The next morning in church, a woman said, "Oh Elizabeth! We saw you at the game! We wanted to invite you to sit with us but there was no room." On Monday, at lunch, a friend from Partners said, "Elizabeth! I saw you at the game. We were going to invite you to sit with us, but then I didn't see you again."

My encounters with these two women puzzled me. It made me wonder if, for some sovereign and inexplicable reason, God wanted me to experience loneliness. Their statements made me feel ashamed. I couldn't admit out loud that I had been achingly lonely. But perhaps if I had been bold enough to admit my loneliness, they would have understood. Surely I'm not the only one who's ever been lonely in a crowd.

Wednesday, March 13, 2013

In the Thick of Lent

It's funny to me that spring is at once bursting with promise and notoriously lean. The bursting-with-promise part is easy to imagine as spring bulbs begin to pop up everywhere. However, the notoriously lean part only occurred to me after reading (or re-reading) one of my favorite non-fiction books, Animal, Vegetable, Miracle, by Barbara Kingsolver. The second-to-last chapter in Kingsolver's book about eating locally with her family for a year is entitled "Hungry Month: February-March." She writes:

"January is widely held to be the bugbear of local food, but the hungriest month is March, if you plan to see this thing through. Your stores are dwindling, your potatoes are sending pale feelers out into the void, but for most of us there is nothing new under the sun of muddy March, however it might intend to go out like a lamb. A few spring wildflowers, maybe, but no real eats. Our family was getting down to the bottom of our barrel" (322).

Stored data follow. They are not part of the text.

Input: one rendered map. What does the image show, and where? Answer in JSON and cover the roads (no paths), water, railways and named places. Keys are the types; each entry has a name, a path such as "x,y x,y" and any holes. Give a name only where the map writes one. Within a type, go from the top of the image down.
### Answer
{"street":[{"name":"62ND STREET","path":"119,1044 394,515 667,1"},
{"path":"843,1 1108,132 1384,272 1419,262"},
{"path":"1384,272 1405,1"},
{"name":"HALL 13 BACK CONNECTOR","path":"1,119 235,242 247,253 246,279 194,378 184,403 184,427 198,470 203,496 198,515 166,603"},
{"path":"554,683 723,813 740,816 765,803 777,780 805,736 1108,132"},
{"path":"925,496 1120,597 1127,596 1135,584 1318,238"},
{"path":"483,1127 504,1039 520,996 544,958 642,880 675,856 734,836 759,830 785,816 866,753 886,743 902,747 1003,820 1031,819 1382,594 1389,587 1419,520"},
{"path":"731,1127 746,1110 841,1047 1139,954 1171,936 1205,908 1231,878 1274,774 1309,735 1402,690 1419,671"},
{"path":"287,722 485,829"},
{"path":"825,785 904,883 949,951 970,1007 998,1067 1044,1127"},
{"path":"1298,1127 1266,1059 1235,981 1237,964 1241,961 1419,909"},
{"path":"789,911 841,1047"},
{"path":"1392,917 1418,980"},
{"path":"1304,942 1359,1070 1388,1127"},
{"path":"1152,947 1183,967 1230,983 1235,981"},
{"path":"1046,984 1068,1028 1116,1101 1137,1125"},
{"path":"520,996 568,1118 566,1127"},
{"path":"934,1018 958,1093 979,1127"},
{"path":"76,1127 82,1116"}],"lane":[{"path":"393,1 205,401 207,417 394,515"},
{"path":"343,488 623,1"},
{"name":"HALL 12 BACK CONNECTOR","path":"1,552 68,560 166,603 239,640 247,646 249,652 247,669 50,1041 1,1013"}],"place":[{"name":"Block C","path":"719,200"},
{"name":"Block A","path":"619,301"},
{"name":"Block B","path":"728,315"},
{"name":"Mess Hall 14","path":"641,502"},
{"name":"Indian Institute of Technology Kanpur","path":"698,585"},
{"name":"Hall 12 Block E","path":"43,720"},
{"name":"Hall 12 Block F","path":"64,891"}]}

She goes on to extol the wonders of the chest freezer, but I won't go into that here. :)

When I take my almost daily walks up to Whitworth's campus, it doesn't look like spring will ever come. The grass is dank and yellowed and it's hard to imagine it will ever be lush and green or that the trees will ever have blossoms and leaves. If you really do live off the land and what you have to eat is all in your freezer and root cellar, you have to be creative with what you have left. The root veggies of winter are wrinkled and woody and the asparagus, lettuce, and spinach of spring are only just beginning. It's an awkward, in-between time.

I'm definitely in the thick of my Lenten discipline. We're already four weeks from Ash Wednesday, but we're still two-and-a-half weeks from Easter. For one deprived of sugar on a daily basis, Easter seems especially distant. (As I write, my housemate is making double chocolate chip cookies in the kitchen. Really? Is this fair?!) If I'm honest with myself, I am longing for Easter, but I also like that Easter feels distant and that my deprivation weighs on me and temptation surrounds me. These are the necessary and even, dare I say, good rigors of Lent. I love that the Church Year acknowledges the times in the course of a normal human life that are in limbo. It's not winter and not yet spring. It's not Christmas and not yet Easter. Primroses on racks outside Fred Meyer and royal purple crocuses are the only harbingers of spring.

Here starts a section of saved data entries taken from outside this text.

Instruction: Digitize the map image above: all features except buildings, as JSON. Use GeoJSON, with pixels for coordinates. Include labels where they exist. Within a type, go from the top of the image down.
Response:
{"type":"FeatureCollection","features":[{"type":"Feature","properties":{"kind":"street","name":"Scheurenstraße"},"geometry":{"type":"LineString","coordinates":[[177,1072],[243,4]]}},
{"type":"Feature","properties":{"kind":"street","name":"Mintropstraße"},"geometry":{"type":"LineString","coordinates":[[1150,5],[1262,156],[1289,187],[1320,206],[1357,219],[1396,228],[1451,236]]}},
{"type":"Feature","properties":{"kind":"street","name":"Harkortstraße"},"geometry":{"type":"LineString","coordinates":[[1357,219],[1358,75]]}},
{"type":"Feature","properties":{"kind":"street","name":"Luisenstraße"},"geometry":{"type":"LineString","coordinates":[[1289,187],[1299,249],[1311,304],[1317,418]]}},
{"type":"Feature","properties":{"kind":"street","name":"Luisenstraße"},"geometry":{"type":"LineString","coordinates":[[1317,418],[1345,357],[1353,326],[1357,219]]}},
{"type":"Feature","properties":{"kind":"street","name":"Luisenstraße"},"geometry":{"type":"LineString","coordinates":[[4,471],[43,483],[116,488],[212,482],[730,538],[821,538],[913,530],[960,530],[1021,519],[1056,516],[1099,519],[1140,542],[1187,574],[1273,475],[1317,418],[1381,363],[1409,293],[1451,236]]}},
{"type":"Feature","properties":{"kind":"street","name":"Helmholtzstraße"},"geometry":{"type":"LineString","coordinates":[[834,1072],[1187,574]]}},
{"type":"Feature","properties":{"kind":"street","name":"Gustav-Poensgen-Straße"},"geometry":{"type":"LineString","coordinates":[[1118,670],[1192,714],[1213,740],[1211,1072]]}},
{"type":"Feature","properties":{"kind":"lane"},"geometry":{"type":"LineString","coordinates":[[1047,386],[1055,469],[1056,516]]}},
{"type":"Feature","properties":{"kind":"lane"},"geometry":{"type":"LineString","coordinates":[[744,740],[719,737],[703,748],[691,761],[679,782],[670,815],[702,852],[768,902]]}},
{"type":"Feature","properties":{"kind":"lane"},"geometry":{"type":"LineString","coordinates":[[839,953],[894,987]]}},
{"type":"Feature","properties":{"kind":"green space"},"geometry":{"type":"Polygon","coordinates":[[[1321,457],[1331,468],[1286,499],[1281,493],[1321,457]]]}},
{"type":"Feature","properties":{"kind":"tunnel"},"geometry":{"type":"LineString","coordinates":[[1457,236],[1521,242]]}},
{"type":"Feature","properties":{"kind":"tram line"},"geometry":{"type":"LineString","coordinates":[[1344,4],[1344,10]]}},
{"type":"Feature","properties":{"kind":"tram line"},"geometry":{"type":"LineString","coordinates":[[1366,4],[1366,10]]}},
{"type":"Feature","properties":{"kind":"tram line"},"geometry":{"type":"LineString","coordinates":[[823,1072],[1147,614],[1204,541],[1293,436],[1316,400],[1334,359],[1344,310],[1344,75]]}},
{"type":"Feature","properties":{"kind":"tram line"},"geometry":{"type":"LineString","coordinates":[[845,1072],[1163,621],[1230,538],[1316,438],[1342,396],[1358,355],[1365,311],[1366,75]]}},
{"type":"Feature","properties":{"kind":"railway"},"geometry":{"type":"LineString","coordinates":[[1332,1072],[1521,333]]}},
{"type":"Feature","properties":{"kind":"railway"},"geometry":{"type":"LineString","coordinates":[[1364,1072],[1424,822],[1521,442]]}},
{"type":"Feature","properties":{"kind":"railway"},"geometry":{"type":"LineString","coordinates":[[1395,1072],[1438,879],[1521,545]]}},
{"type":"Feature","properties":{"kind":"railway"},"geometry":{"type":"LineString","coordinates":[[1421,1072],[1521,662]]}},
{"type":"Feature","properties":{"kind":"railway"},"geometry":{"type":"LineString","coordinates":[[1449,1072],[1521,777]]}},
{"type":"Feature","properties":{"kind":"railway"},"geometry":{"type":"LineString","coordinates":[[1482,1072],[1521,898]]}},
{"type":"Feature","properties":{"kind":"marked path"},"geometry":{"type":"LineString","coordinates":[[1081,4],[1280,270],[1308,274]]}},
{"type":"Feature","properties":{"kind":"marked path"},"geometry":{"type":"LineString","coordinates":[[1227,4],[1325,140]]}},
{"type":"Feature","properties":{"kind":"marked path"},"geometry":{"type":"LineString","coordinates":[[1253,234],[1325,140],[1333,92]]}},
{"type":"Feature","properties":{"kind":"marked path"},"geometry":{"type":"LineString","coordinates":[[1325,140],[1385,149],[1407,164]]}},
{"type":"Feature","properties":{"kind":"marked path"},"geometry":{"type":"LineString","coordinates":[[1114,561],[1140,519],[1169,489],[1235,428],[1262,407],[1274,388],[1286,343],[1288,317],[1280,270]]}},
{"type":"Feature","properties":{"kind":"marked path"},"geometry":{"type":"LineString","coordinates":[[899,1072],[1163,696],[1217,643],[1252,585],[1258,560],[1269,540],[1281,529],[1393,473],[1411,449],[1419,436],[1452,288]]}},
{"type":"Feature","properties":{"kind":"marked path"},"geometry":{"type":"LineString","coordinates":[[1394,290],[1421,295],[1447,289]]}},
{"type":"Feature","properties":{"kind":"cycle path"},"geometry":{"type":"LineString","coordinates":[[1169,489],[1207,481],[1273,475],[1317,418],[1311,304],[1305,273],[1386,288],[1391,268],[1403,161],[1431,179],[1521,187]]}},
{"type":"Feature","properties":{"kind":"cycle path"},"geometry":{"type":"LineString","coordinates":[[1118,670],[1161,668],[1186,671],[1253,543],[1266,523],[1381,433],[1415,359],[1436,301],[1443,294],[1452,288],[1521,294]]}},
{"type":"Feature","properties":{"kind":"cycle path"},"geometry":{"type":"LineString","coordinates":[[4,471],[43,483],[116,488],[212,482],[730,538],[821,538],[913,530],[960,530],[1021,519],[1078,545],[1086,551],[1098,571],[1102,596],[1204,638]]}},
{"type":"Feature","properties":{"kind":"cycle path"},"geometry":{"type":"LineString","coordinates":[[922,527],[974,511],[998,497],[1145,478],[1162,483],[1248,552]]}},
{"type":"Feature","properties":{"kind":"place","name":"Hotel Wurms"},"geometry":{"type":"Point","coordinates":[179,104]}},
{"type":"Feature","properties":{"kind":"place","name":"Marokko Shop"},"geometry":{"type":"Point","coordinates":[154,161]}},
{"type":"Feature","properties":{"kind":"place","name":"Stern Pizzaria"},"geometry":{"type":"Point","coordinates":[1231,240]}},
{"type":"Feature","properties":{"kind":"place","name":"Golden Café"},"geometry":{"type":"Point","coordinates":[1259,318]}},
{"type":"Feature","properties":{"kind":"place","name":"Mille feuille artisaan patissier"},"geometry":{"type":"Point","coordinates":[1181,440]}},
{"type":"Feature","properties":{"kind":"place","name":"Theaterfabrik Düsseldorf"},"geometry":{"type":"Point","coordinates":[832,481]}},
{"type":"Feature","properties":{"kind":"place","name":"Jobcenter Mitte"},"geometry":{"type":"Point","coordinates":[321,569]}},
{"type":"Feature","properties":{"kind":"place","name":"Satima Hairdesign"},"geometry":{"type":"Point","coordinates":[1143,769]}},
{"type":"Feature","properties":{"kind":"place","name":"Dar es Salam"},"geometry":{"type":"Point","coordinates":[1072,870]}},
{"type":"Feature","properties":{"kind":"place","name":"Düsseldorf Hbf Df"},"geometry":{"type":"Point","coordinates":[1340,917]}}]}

That makes me wonder about the harbingers of Easter. When we look to Jesus' life and ministry, I would say baptism, temptation, cross, and grave. The road ahead of us to Easter is Lenten and is so very like this time between winter and spring. Where there is life after Easter and spring, we see only death during Lent. Yellowed grass and gnarled trees. Temptation and deprivation. Sin and selfishness.

But the great news about Easter is that it radically changes everything, and it's not just the appearance of things that change. It's not just that the grass becomes green and lush and the trees bud and the flowers bloom. It's not just that I can once again eat cookies and ice cream. It's that our very nature changes.

"We know that our old sinful selves were crucified with Christ...for when we died with Christ [in baptism] we were set free from the power of sin. And since we died with Christ, we know we will also live with him" (Romans 6:6-8).

Temptation gives way to victory. Darkness becomes light. Death leads to life. And, best of all, the crucified Christ becomes the Risen Christ.